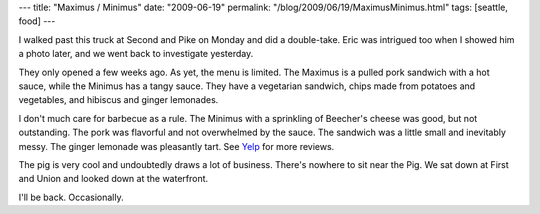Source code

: ---
title: "Maximus / Minimus"
date: "2009-06-19"
permalink: "/blog/2009/06/19/MaximusMinimus.html"
tags: [seattle, food]
---



.. image:: https://static.px.yelp.com/bphoto/i80SqO8-X4sPYJHqoUqA6Q/l
    :alt: Maximus / Minimus Pig
    :target: http://www.yelp.com/biz/maximus-minimus-seattle
    :width: 400
    :class: right-float

I walked past this truck at Second and Pike on Monday and did a double-take.
Eric was intrigued too when I showed him a photo later,
and we went back to investigate yesterday.

They only opened a few weeks ago.
As yet, the menu is limited.
The Maximus is a pulled pork sandwich with a hot sauce,
while the Minimus has a tangy sauce.
They have a vegetarian sandwich, chips made from potatoes and vegetables,
and hibiscus and ginger lemonades.

I don't much care for barbecue as a rule.
The Minimus with a sprinkling of Beecher's cheese was good, but not outstanding.
The pork was flavorful and not overwhelmed by the sauce.
The sandwich was a little small and inevitably messy.
The ginger lemonade was pleasantly tart.
See Yelp_ for more reviews.

The pig is very cool and undoubtedly draws a lot of business.
There's nowhere to sit near the Pig.
We sat down at First and Union and looked down at the waterfront.

I'll be back. Occasionally.

.. _Yelp:
    http://www.yelp.com/biz/maximus-minimus-seattle

.. _permalink:
    /blog/2009/06/19/MaximusMinimus.html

▬▬▬▬▬▬

> [Work instruction]:
Retype each line of the listing above word for word. Exclude the pictures.

> [Written answer]:
Source code

: ---
title: "Maximus / Minimus"
date: "2009-06-19"
permalink: "/blog/2009/06/19/MaximusMinimus.html"
tags: [seattle, food]
---



.. image:: https://static.px.yelp.com/bphoto/i80SqO8-X4sPYJHqoUqA6Q/l
    :alt: Maximus / Minimus Pig
    :target: http://www.yelp.com/biz/maximus-minimus-seattle
    :width: 400
    :class: right-float

I walked past this truck at Second and Pike on Monday and did a double-take.
Eric was intrigued too when I showed him a photo later,
and we went back to investigate yesterday.

They only opened a few weeks ago.
As yet, the menu is limited.
The Maximus is a pulled pork sandwich with a hot sauce,
while the Minimus has a tangy sauce.
They have a vegetarian sandwich, chips made from potatoes and vegetables,
and hibiscus and ginger lemonades.

I don't much care for barbecue as a rule.
The Minimus with a sprinkling of Beecher's cheese was good, but not outstanding.
The pork was flavorful and not overwhelmed by the sauce.
The sandwich was a little small and inevitably messy.
The ginger lemonade was pleasantly tart.
See Yelp_ for more reviews.

The pig is very cool and undoubtedly draws a lot of business.
There's nowhere to sit near the Pig.
We sat down at First and Union and looked down at the waterfront.

I'll be back. Occasionally.

.. _Yelp:
    http://www.yelp.com/biz/maximus-minimus-seattle

.. _permalink:
    /blog/2009/06/19/MaximusMinimus.html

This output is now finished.